→ **EXERCISE GOAL**: In your reply, reproduce every line of the data without any alteration.

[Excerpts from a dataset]
=====

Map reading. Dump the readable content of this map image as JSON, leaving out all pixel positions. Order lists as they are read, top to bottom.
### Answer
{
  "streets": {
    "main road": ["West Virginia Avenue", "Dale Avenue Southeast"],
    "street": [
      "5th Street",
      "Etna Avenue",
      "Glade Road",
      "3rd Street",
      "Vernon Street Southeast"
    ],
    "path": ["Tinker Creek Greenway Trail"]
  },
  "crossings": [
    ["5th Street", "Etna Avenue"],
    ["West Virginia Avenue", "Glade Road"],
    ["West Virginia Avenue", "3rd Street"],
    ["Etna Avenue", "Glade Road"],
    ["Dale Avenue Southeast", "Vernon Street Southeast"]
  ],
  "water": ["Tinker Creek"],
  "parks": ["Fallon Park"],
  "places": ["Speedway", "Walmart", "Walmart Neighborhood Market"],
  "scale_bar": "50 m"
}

=====

→ **RESPONSE**:
Map reading. Dump the readable content of this map image as JSON, leaving out all pixel positions. Order lists as they are read, top to bottom.
### Answer
{
  "streets": {
    "main road": ["West Virginia Avenue", "Dale Avenue Southeast"],
    "street": [
      "5th Street",
      "Etna Avenue",
      "Glade Road",
      "3rd Street",
      "Vernon Street Southeast"
    ],
    "path": ["Tinker Creek Greenway Trail"]
  },
  "crossings": [
    ["5th Street", "Etna Avenue"],
    ["West Virginia Avenue", "Glade Road"],
    ["West Virginia Avenue", "3rd Street"],
    ["Etna Avenue", "Glade Road"],
    ["Dale Avenue Southeast", "Vernon Street Southeast"]
  ],
  "water": ["Tinker Creek"],
  "parks": ["Fallon Park"],
  "places": ["Speedway", "Walmart", "Walmart Neighborhood Market"],
  "scale_bar": "50 m"
}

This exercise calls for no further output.